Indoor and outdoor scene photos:
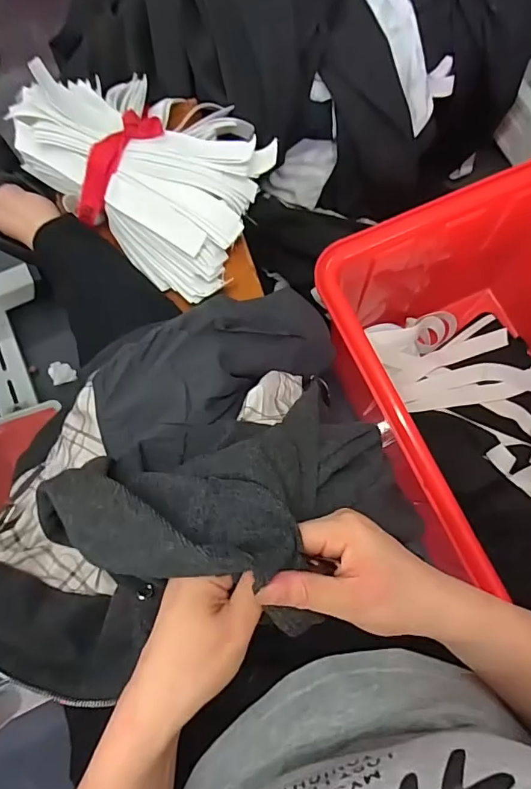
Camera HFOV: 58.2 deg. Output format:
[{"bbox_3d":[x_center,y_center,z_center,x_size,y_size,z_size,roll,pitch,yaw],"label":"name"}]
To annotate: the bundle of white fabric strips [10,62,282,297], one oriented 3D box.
[{"bbox_3d":[-0.131,-0.307,0.614,0.302,0.089,0.245,39,79,8],"label":"bundle of white fabric strips"}]

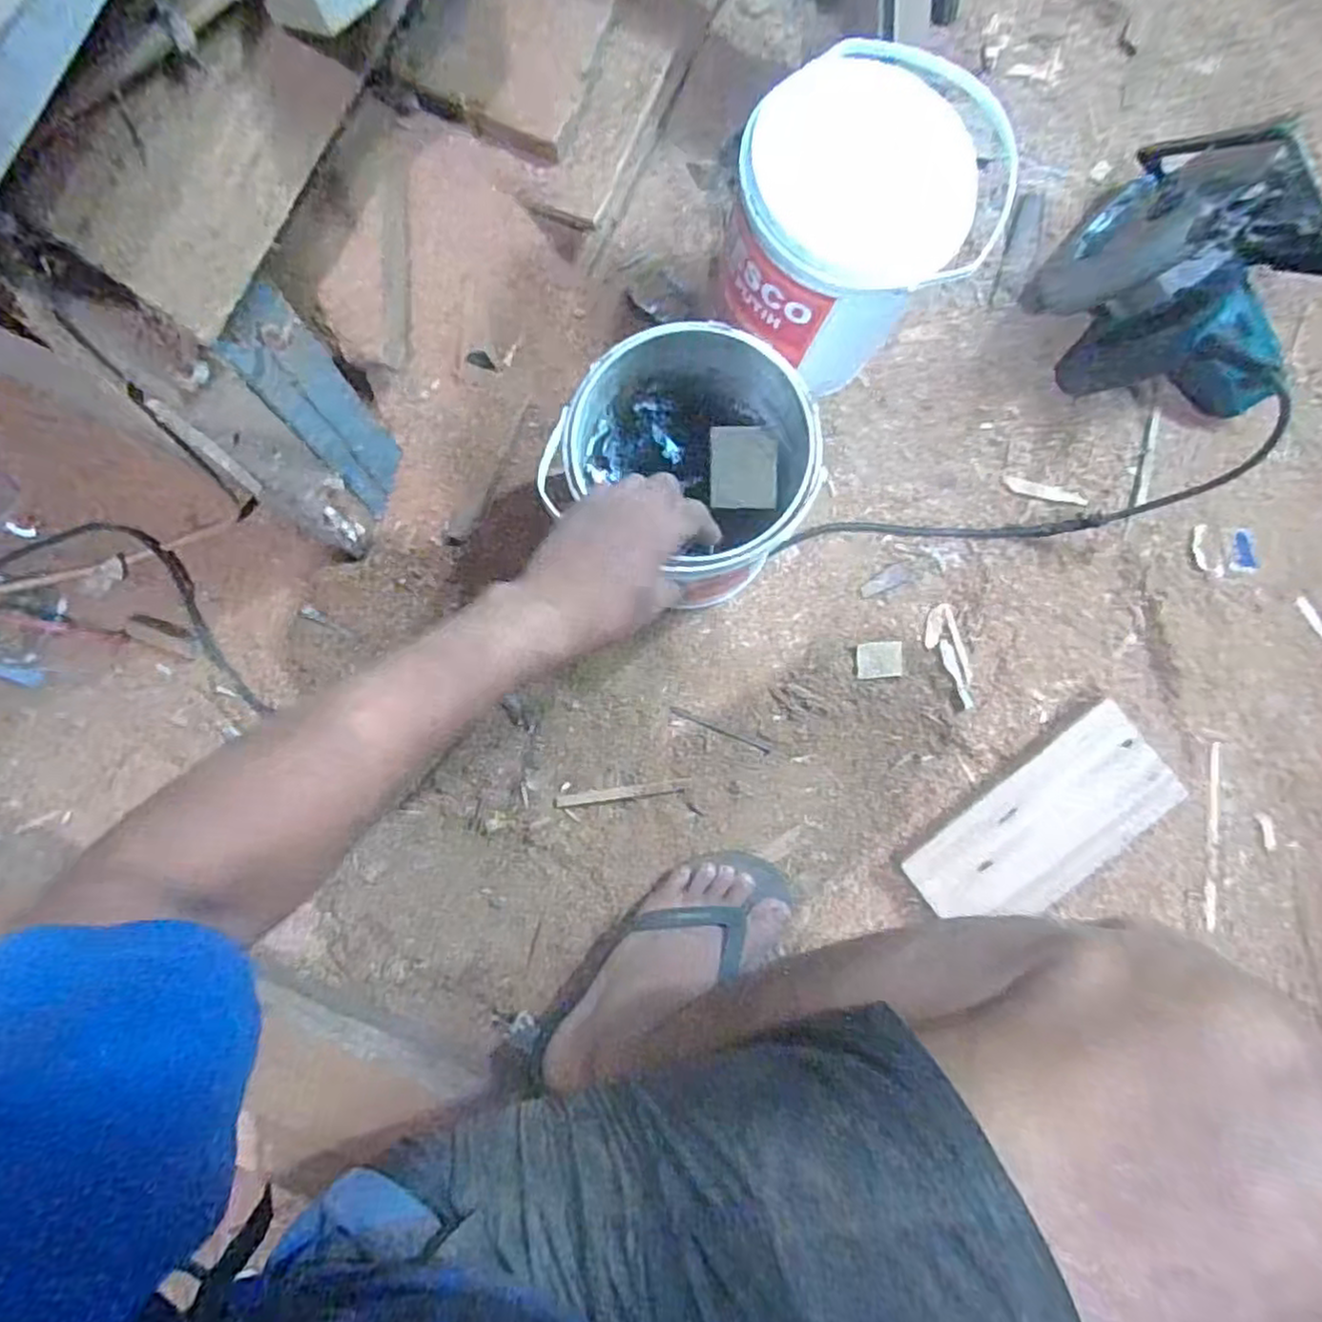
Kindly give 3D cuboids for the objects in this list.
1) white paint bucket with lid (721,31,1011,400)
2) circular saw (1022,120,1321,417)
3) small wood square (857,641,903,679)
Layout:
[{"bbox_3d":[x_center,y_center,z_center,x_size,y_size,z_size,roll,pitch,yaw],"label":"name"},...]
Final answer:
[{"bbox_3d":[0.149,-0.363,0.624,0.172,0.181,0.188,0,83,-1],"label":"white paint bucket with lid"},{"bbox_3d":[0.466,-0.356,0.630,0.148,0.204,0.249,-20,84,-3],"label":"circular saw"},{"bbox_3d":[0.206,-0.001,0.667,0.042,0.006,0.033,-3,82,-5],"label":"small wood square"}]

» **What you will do**:
Lines from the one containing "1) white paint" through the last line of the records, restated word for word: that is the whole response.

» **Response to the task**:
1) white paint bucket with lid (721,31,1011,400)
2) circular saw (1022,120,1321,417)
3) small wood square (857,641,903,679)
Layout:
[{"bbox_3d":[x_center,y_center,z_center,x_size,y_size,z_size,roll,pitch,yaw],"label":"name"},...]
Final answer:
[{"bbox_3d":[0.149,-0.363,0.624,0.172,0.181,0.188,0,83,-1],"label":"white paint bucket with lid"},{"bbox_3d":[0.466,-0.356,0.630,0.148,0.204,0.249,-20,84,-3],"label":"circular saw"},{"bbox_3d":[0.206,-0.001,0.667,0.042,0.006,0.033,-3,82,-5],"label":"small wood square"}]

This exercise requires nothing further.